The United States said Friday it was no longer blocking aid to Ethiopia over its controversial mega-dam but voiced hope for a diplomatic solution involving Egypt and Sudan.
The administration of former president Donald Trump, a steadfast ally of Egypt's leader, in September suspended around $272 million to Ethiopia, accusing it of intransigence as US-brokered talks on the Grand Ethiopian Renaissance Dam broke down.
President Joe Biden's administration is conducting a policy review on the project, which Egypt and Sudan consider an existential threat, but said it was no longer leveraging aid.

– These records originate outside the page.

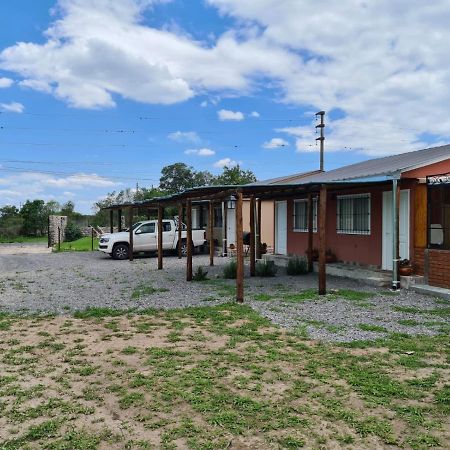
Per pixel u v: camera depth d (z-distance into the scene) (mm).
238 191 9055
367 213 11953
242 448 3305
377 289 10023
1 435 3516
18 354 5562
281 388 4375
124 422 3719
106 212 47125
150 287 10836
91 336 6383
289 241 16125
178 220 20016
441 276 9453
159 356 5391
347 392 4266
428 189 9781
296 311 7859
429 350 5527
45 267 16000
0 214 42688
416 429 3559
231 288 10508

"The United States has decided to delink its temporary pause on certain assistance to Ethiopia from the United States policy on the Grand Ethiopian Renaissance Dam, or GERD," State Department spokesman Ned Price told reporters.
"We continue to support collaborative and constructive efforts by Ethiopia, Egypt and Sudan to reach an agreement on the GERD," he said.
Price said that a resumption of assistance would be tied to unspecified other factors but that humanitarian aid would be exempt.
Both the Biden and Trump administrations have voiced alarm over the humanitarian situation in the northern Tigray region where Prime Minister Abiy Ahmed in November launched an offensive in response to an attack on federal army camps blamed on the local ruling party.
Trump was a close ally of Egypt's general turned president Abdel Fattah al-Sisi and publicly mused in October that Egypt could bomb the dam -- leading Ethiopia to accuse the then US leader of trying to provoke a war.
Egypt is not believed to have any attack plans but it relies on water from the Nile for 97 percent of its needs and fears a crisis if Ethiopia goes ahead with the second phase of filling the dam.
Sudan is also heavily dependent on Nile water and on Wednesday recalled its ambassador to Ethiopia for consultations as tensions worsened.